Una condizione di «precariato costituzionale», come l’hanno definita Rodotà e Landini lanciando ieri l’assemblea dell’8 settembre e la manifestazione del 5 ottobre. Che parte avrà Sel in questa iniziativa?
Eravamo a Bologna il 2 giugno e saremo in tutte le piazze con chi sta chiamando alla mobilitazione in difesa della Carta.
E se attorno alla difesa dei principi base della Costituzione, in questo contesto di blocco politico e istituzionale, si riunissero con Rodotà e Landini le forze civili sociali e politiche che da tempo sono alla ricerca di un nuovo protagonismo?
Sel non ha voluto intestarsi l’apertura del cantiere di un nuovo soggetto; abbiamo detto «non tocca a noi». Ma siamo a disposizione per un’opera importante che deve avere caratteristiche di forte innovazione culturale e la capacità di mettere insieme esperienze collettive e percorsi individuali. E Stefano Rodotà è una garanzia rispetto ai rischi di minoritarismo. A chi invece potrebbe pensare di riunire tutti quelli che stanno contro il Pd, dico che la sinistra Arcobaleno l’abbiamo già sperimentata a sappiamo com’è finita. Noi abbiamo il compito di tenere aperto il dialogo – anche con durezza – con il Pd, e allo stesso tempo di guardare con estrema attenzione alla fenomenologia del M5S. E poi provare tutti insieme a cucire le tante realtà che, in forme anche spurie, rappresentano una domanda di nuova politica. Dalle battaglia sui beni comuni a quelle per i diritti di libertà e per il lavoro. Ecco, credo che la sinistra può rinascere a condizione che curi il torcicollo. Che sappia liberarci da quella sindrome della sconfitta che la porta a essere o massimalista – e massimalisticamente incapace di incidere politicamente – oppure minimalista e capace perfino di estinguersi nell’acqua putrida della governabilità.
-------------------------
PROBLEMA POSTO A:
Esprimi come lista JSON di stringhe, una per riga e senza righe vuote, la parte dell'elenco di righe che comincia dalla riga contenente "pose: elev=72.3 azim=206.2" e arriva alla fine dell'elenco, estremi inclusi. Escludi le immagini dalla risposta.
L'articolo e l'elenco di righe sono materiali separati.
-------------------------
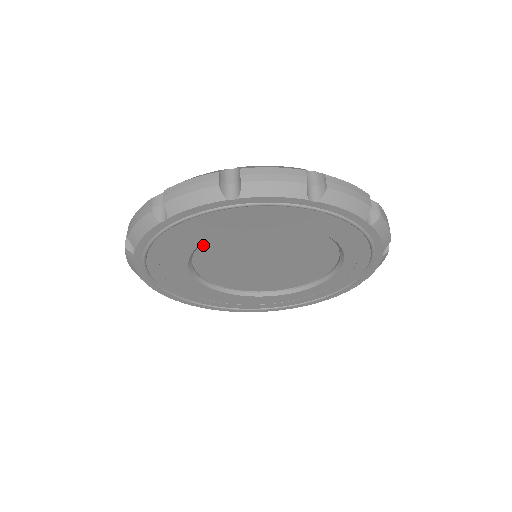
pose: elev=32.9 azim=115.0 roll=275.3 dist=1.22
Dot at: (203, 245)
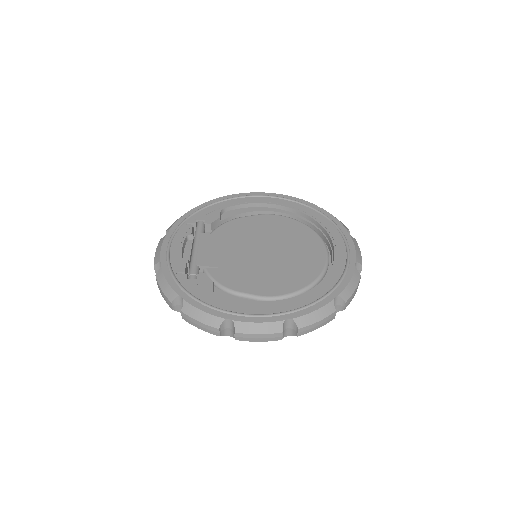
Dot at: occluded
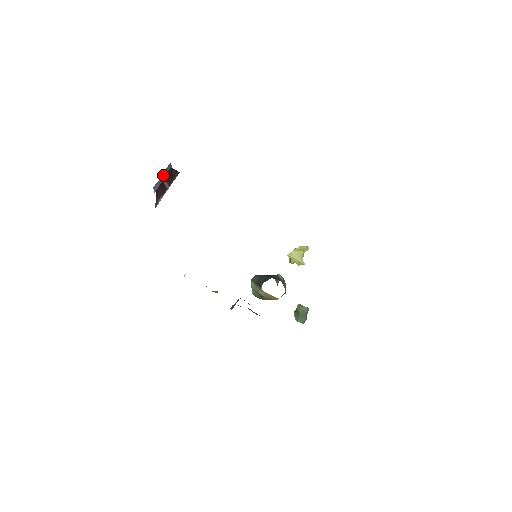
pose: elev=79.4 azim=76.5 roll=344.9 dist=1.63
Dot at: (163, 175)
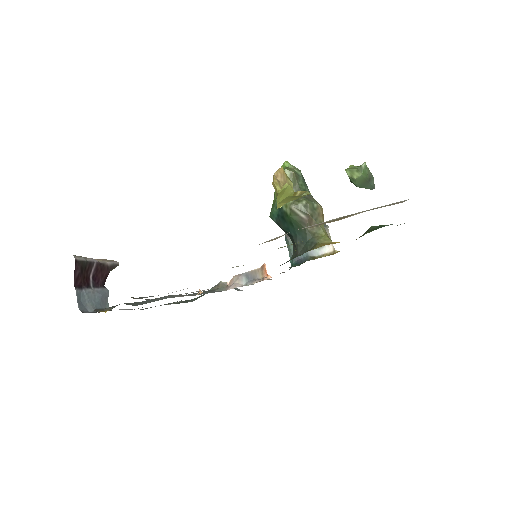
Dot at: (92, 304)
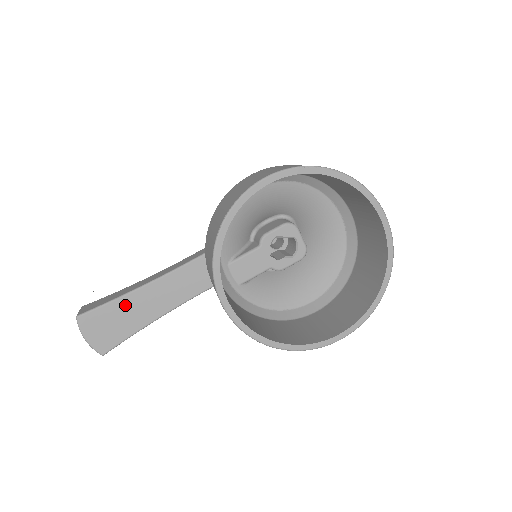
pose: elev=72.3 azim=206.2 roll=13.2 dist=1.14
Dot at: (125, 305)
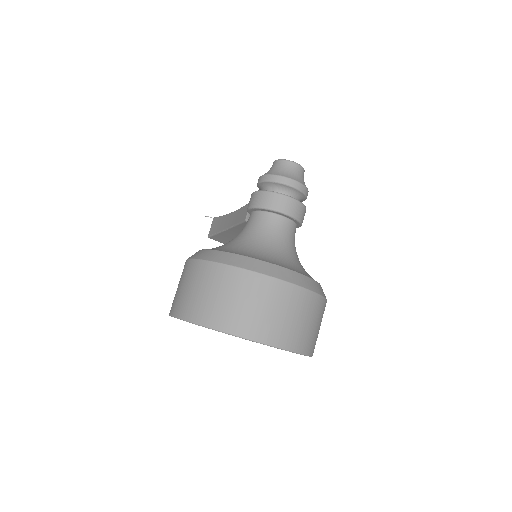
-------------------------
PROBLEMA POSTO B:
Rispondi a queste domande in base all'articolo.
(i) In quale città si trovavano gli intervistati il 2 giugno?
(ii) In che data si terrà la manifestazione lanciata da Rodotà e Landini?
(iii) Quale esperienza politica, secondo l'articolo, è già stata sperimentata?

RISPOSTA CORRETTA A:
[
  "pose: elev=72.3 azim=206.2 roll=13.2 dist=1.14",
  "Dot at: (125, 305)"
]

RISPOSTA CORRETTA B:
(i) A Bologna.
(ii) Il 5 ottobre.
(iii) La sinistra Arcobaleno.